Member of the Maryland Senate from the Cecil County district
- In office 1943–1947
- Preceded by: Cecil Clyde Squier
- Succeeded by: Guy Johnson

Personal details
- Born: Washington, D.C., U.S.
- Died: November 8, 1955 (aged 57) Elkton, Maryland, U.S.
- Resting place: Gilpin Manor Cemetery
- Party: Republican
- Spouse: Gertrude Ruth Tyrrell ​ ​(m. 1930)​
- Alma mater: United States College of Veterinary Surgeons (DVM) Washington College of Law
- Occupation: Politician; veterinarian; lawyer; newspaperman;

= James W. Hughes =

American politician and newspaperman (died 1955)

James W. Hughes (died November 8, 1955) was an American politician, veterinarian, lawyer and newspaperman from Maryland. He served as a member of the Maryland Senate, representing Cecil County from 1943 to 1947.

==Early life==
James W. Hughes was born in Washington, D.C. He graduated from the United States College of Veterinary Surgeons in 1918 with a Doctor of Veterinary Medicine. He graduated from the Washington College of Law in 1928.

==Career==
Following graduation, Hughes opened a veterinary practice in Amendale, Prince George's County, Maryland. He was an instructor at Washington College's veterinary school. In 1929, Hughes moved to Elkton and opened law offices. He also served as a member of the University of Maryland extension staff in Cecil County.
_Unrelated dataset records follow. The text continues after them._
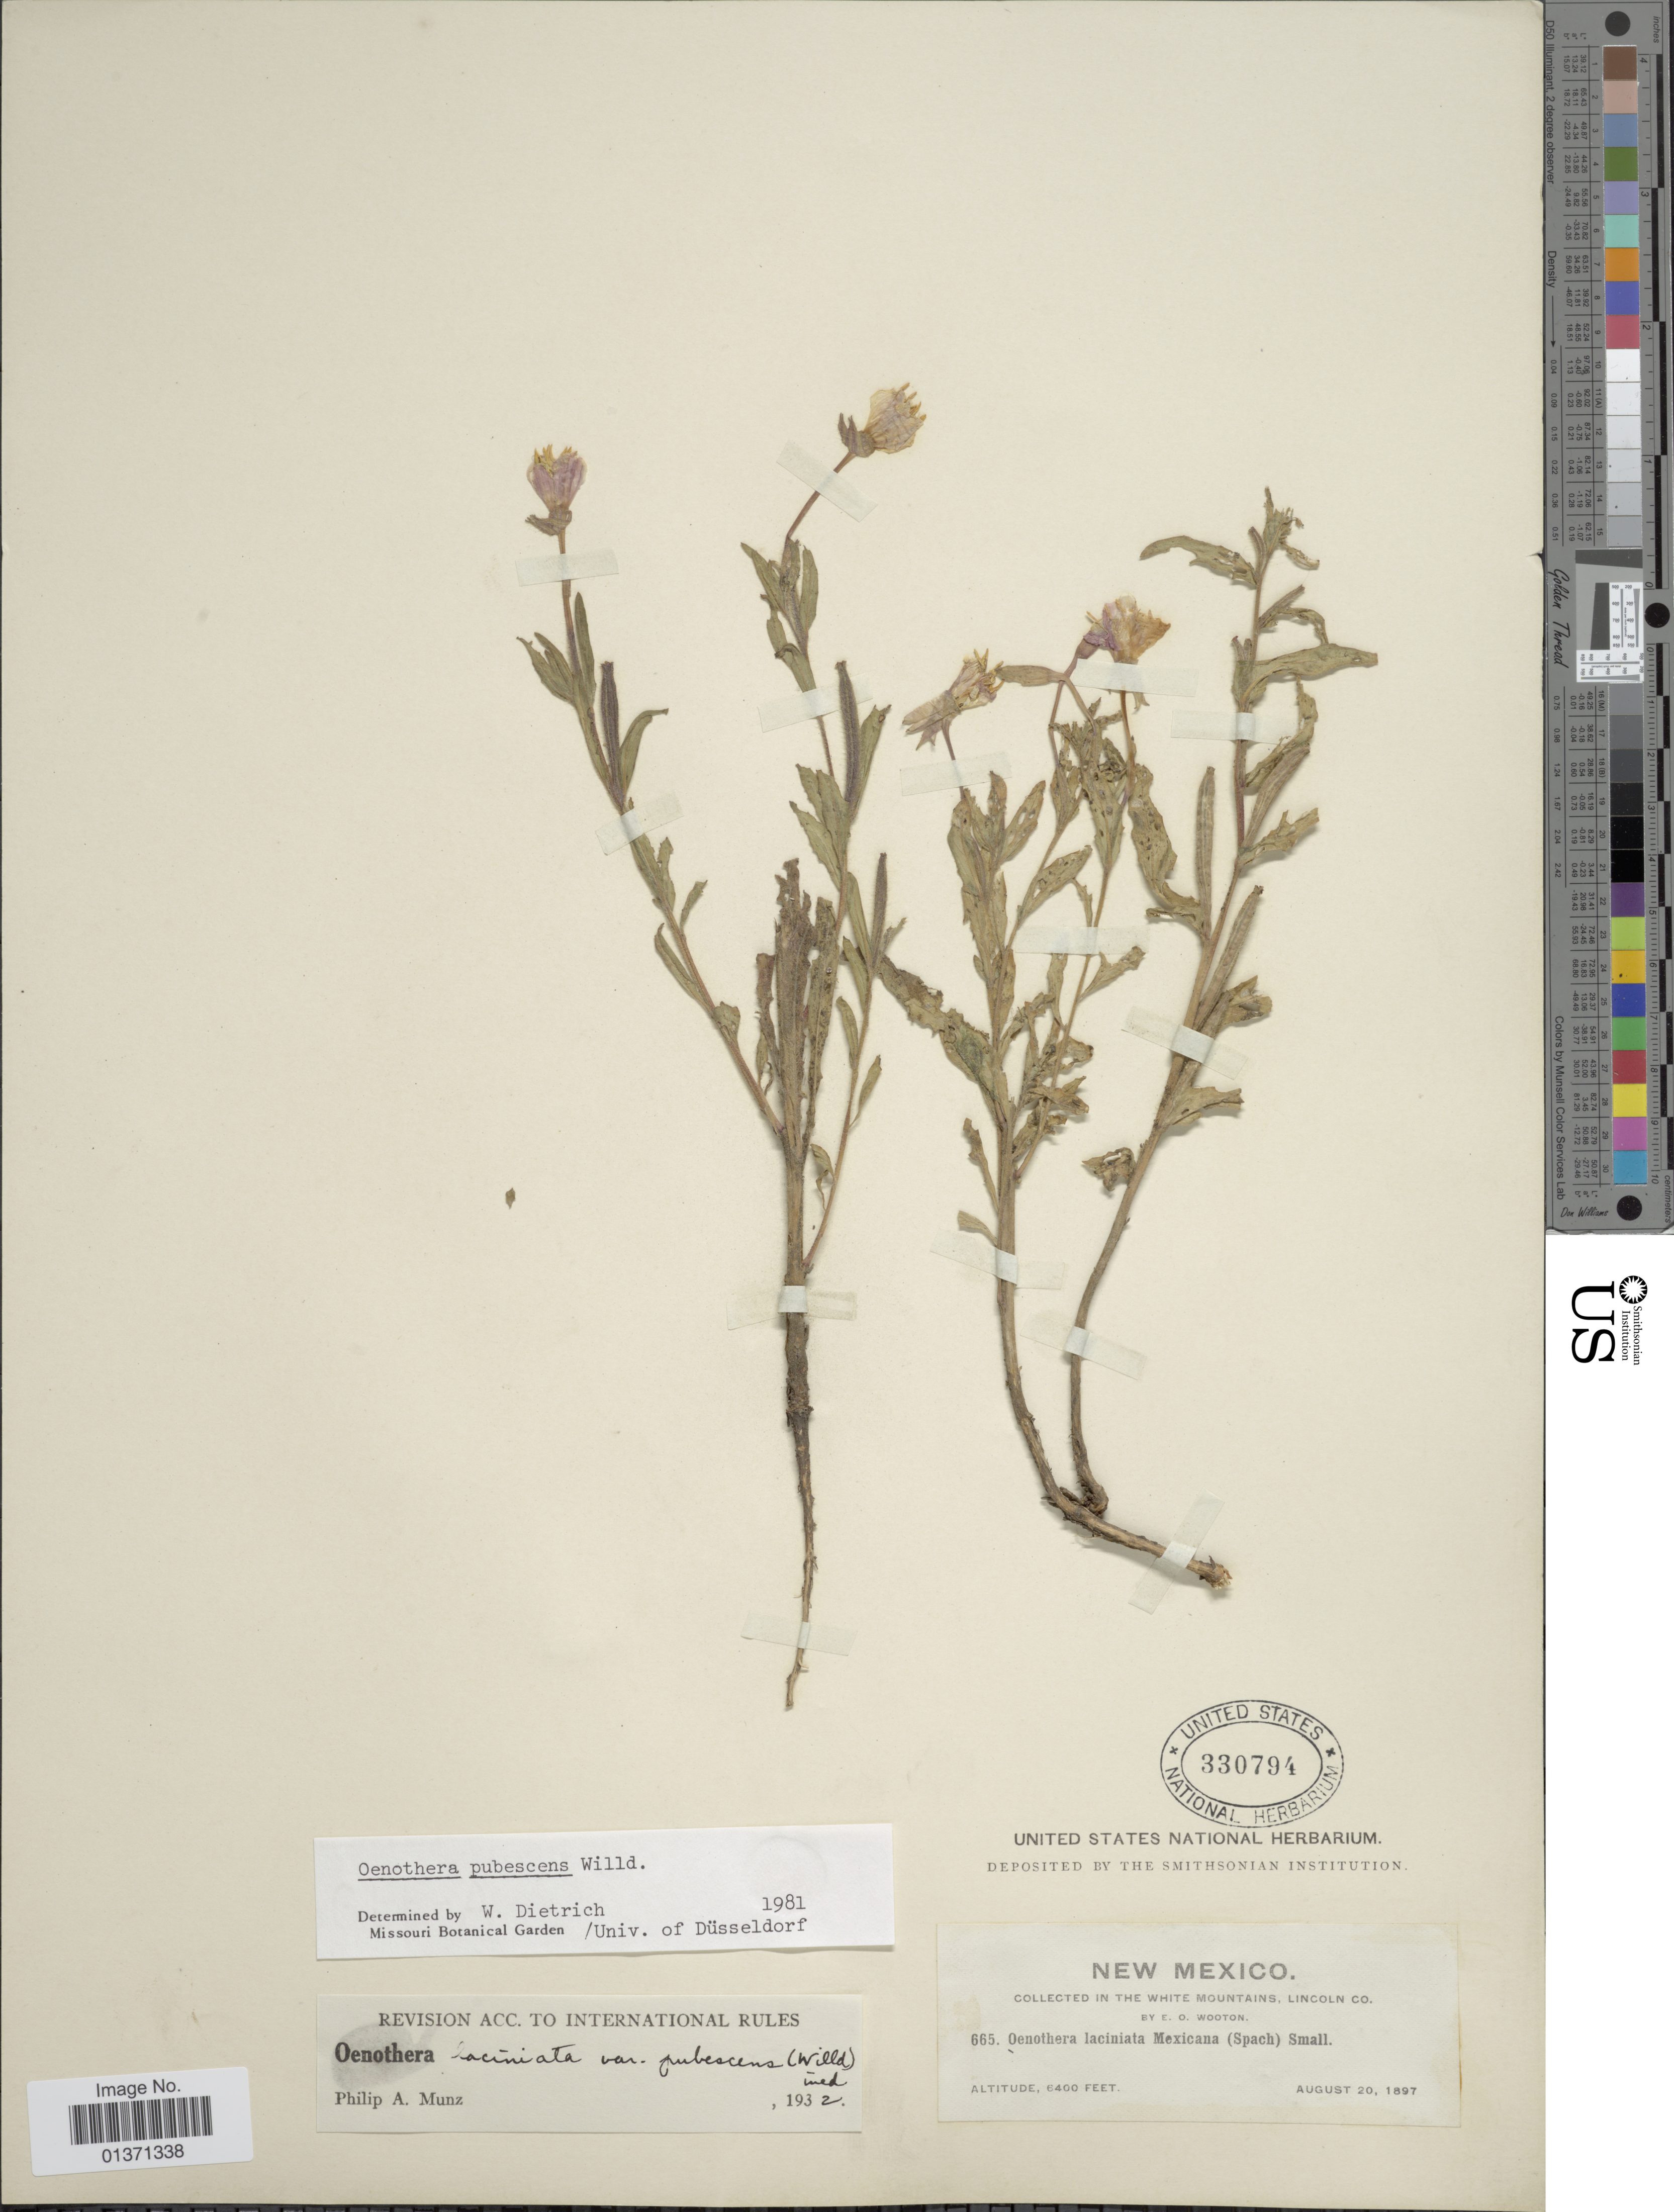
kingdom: Plantae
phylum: Tracheophyta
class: Magnoliopsida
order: Myrtales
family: Onagraceae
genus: Oenothera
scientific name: Oenothera pubescens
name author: Willd. ex Spreng.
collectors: E. O. Wooton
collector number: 665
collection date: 1897-08-20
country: United States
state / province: New Mexico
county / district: Lincoln County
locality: In the White Mountains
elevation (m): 1951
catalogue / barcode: US 330794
Hughes was a Republican. Hughes was a member of the Maryland Senate, representing Cecil County, from 1943 to 1947. Hughes ran for re-election in 1946, but lost to Guy Johnson. In 1951, Hughes was appointed police magistrate by Governor Theodore McKeldin. Due to ill health, he resigned from the post in 1954.

Hughes was an editor and publisher of the Cecil Whig. In 1947, Hughes purchased the Cecil Whig and The Midland Journal. Hughes was a member of the board of the Seventh Day Adventist Hospital in Wytheville, Virginia, and president of the board of the Union Hospital. In 1944, he led a campaign to fund a new building at Union Hospital.

==Personal life==
Hughes married Gertrude Ruth Tyrrell in 1930. Hughes was an elder of the Seventh Day Adventist Church for 30 years.

Hughes died on November 8, 1955, at the age of 57, at Union Hospital in Elkton. He was buried at Gilpin Manor Cemetery.